TOPEKA, Kan. (KSNT) – Two lawmakers said on Thursday that insurance companies aren’t doing enough to help prevent suicide.
Now they’re proposing a new bill that could change what services would be provided to those in need.
Two families that are still grieving over loved one’s suicides met at the capitol with state senators Molly Baumgarder and Tom Holland on Thursday.
The family of Kristi Bennett was there to promote the bill. Bennett committed suicide eight months ago.
She was fighting depression and began drinking heavily. She planned on getting help at a treatment facility, but just when she thought her insurance was going to cover it, they rejected her.
“She was excited, she was so excited to go and feel better, she wanted to live,” said Kristi’s sister, Stephanie Bennett.
A new bill named after Kristi would create a set of guidelines that would make insurance companies provide treatment earlier and not deny coverage. It would also require a doctor’s input in deciding what care is needed.
“It’s the decision of the healthcare provider, not the decision of the insurance company as to whether the patient receives that treatment,” said Louisburg Senator Molly Baumgarder. “We think that’s very crucial that the healthcare provider is in the driver’s seat.”
The Lengquist family is also pushing lawmakers to make a change.
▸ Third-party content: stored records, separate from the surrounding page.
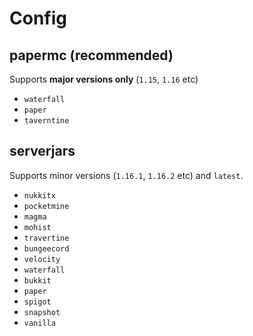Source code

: # Config

## papermc (recommended)

Supports **major versions only** (`1.15`, `1.16` etc)

- `waterfall`
- `paper`
- `taverntine`

## serverjars

Supports minor versions (`1.16.1`, `1.16.2` etc) and `latest`.

- `nukkitx`
- `pocketmine`
- `magma`
- `mohist`
- `travertine`
- `bungeecord`
- `velocity`
- `waterfall`
- `bukkit`
- `paper`
- `spigot`
- `snapshot`
- `vanilla`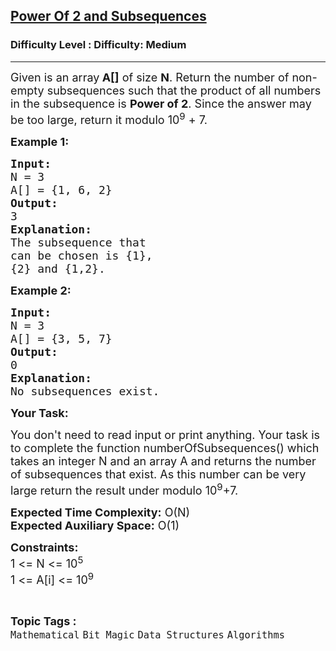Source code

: <h2><a href="https://www.geeksforgeeks.org/problems/power-of-2-and-subsequences0759/1?page=6&difficulty=Medium&status=unsolved&sortBy=submissions">Power Of 2 and Subsequences</a></h2><h3>Difficulty Level : Difficulty: Medium</h3><hr><div class="problems_problem_content__Xm_eO"><p><span style="font-size:18px">Given is an array<strong> A[]</strong> of size <strong>N</strong>. Return the number of non-empty subsequences such that the product of all numbers in the subsequence is <strong>Power of 2</strong>. Since the answer may be too large, return it modulo 10<sup>9</sup> + 7.</span></p>

<p><strong><span style="font-size:18px">Example 1:</span></strong></p>

<pre><strong><span style="font-size:18px">Input:</span></strong>
<span style="font-size:18px">N = 3
A[] = {1, 6, 2}</span>
<strong><span style="font-size:18px">Output:</span></strong>
<span style="font-size:18px">3</span>
<span style="font-size:18px"><strong>Explanation:</strong></span>
<span style="font-size:18px">The subsequence that </span>
<span style="font-size:18px">can be chosen is {1},</span>
<span style="font-size:18px">{2} and {1,2}.</span></pre>

<p><strong><span style="font-size:18px">Example 2:</span></strong></p>

<pre><strong><span style="font-size:18px">Input:</span></strong>
<span style="font-size:18px">N = 3
A[] = {3, 5, 7}</span>
<strong><span style="font-size:18px">Output:</span></strong>
<span style="font-size:18px">0</span>
<strong><span style="font-size:18px">Explanation:</span></strong>
<span style="font-size:18px">No subsequences exist.</span>
</pre>

<p><strong><span style="font-size:18px">Your Task:</span></strong></p>

<p><span style="font-size:18px">You don't need to read input or print anything. Your task is to complete the function numberOfSubsequences() which takes an integer N and an array A and returns the number of subsequences that exist. As this number can be very large return the result under modulo 10<sup>9</sup>+7.</span></p>

<p><span style="font-size:18px"><strong>Expected Time Complexity:</strong> O(N)<br>
<strong>Expected Auxiliary Space:</strong> O(1)</span></p>

<p><span style="font-size:18px"><strong>Constraints:</strong><br>
1 &lt;= N &lt;= 10<sup>5</sup><br>
1 &lt;= A[i] &lt;= 10<sup>9</sup></span></p>
</div><br><p><span style=font-size:18px><strong>Topic Tags : </strong><br><code>Mathematical</code>&nbsp;<code>Bit Magic</code>&nbsp;<code>Data Structures</code>&nbsp;<code>Algorithms</code>&nbsp;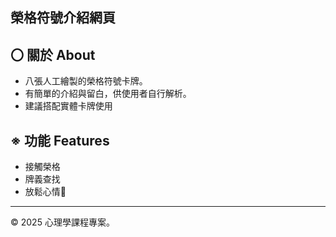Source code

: ## 榮格符號介紹網頁 


## 〇 關於 About
- 八張人工繪製的榮格符號卡牌。
- 有簡單的介紹與留白，供使用者自行解析。
- 建議搭配實體卡牌使用

## ※ 功能 Features

- 接觸榮格
- 牌義查找
- 放鬆心情👀


---
© 2025 心理學課程專案。
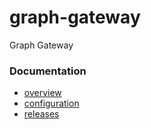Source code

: # graph-gateway

Graph Gateway

### Documentation

- [overview](docs/overview.md)
- [configuration](docs/configuration.md)
- [releases](docs/releases.md)
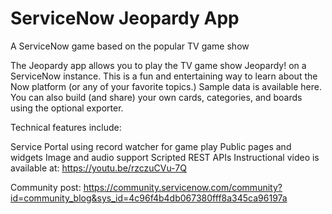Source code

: # ServiceNow Jeopardy App 
A ServiceNow game based on the popular TV game show

The Jeopardy app allows you to play the TV game show Jeopardy! on a ServiceNow instance. This is a fun and entertaining way to learn about the Now platform (or any of your favorite topics.) Sample data is available here. You can also build (and share) your own cards, categories, and boards using the optional exporter.

Technical features include:

Service Portal using record watcher for game play
Public pages and widgets
Image and audio support
Scripted REST APIs
Instructional video is available at: https://youtu.be/rzczuCVu-7Q

Community post: https://community.servicenow.com/community?id=community_blog&sys_id=4c96f4b4db067380fff8a345ca96197a
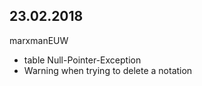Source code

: ## 23.02.2018

marxmanEUW
- table Null-Pointer-Exception
- Warning when trying to delete a notation
 
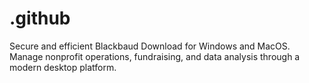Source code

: # .github
Secure and efficient Blackbaud Download for Windows and MacOS. Manage nonprofit operations, fundraising, and data analysis through a modern desktop platform.
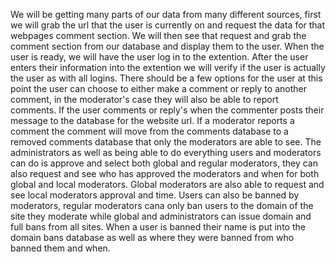 We will be getting many parts of our data from many different sources, first we will grab the url that the user is currently on and request the data for that webpages comment section. We will then see that request and grab the comment section from our database and display them to the user. When the user is ready, we will have the user log in to the extention. After the user enters their information into the extention we will verify if the user is actually the user as with all logins. There should be a few options for the user at this point the user can choose to either make a comment or reply to another comment, in the moderator's case they will also be able to report comments. If the user comments or reply's when the commenter posts their message to the database for the website url. If a moderator reports a comment the comment will move from the comments database to a removed comments database that only the moderators are able to see. The administrators as well as being able to do everything users and moderators can do is approve and select both global and regular moderators, they can also request and see who has approved the moderators and when for both global and local moderators. Global moderators are also able to request and see local moderators approval and time. Users can also be banned by moderators, regular moderators cana only ban users to the domain of the site they moderate while global and administrators can issue domain and full bans from all sites. When a user is banned their name is put into the domain bans database as well as where they were banned from who banned them and when.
They had a daughter named Emma who committed suicide after trying to visit a treatment center in Chicago but wasn’t admitted.
“When they denied her, I had a friend say to me, ‘It’s like the light went out in her,'” Emma’s mother, Marie Lengquist said.
Now her family is fighting so that other families don’t have to go through the same thing.
“What if we attacked the main issue right from the very beginning, what if we said hey, this is somebody that cut her neck, maybe we should be paying attention, that she needs help and let’s keep her in a facility that will allow her to not only stabilize but make the fundamental change,” said Emma’s father, Chris Lengquist.
The senators pre-filed the bill, hoping to speed the process along, and get it into a committee right away when the session starts.
The senators did say that there could be some backlash that lawmakers should stay out of the private insurance industry, but they said the issue of suicide is too important not to address.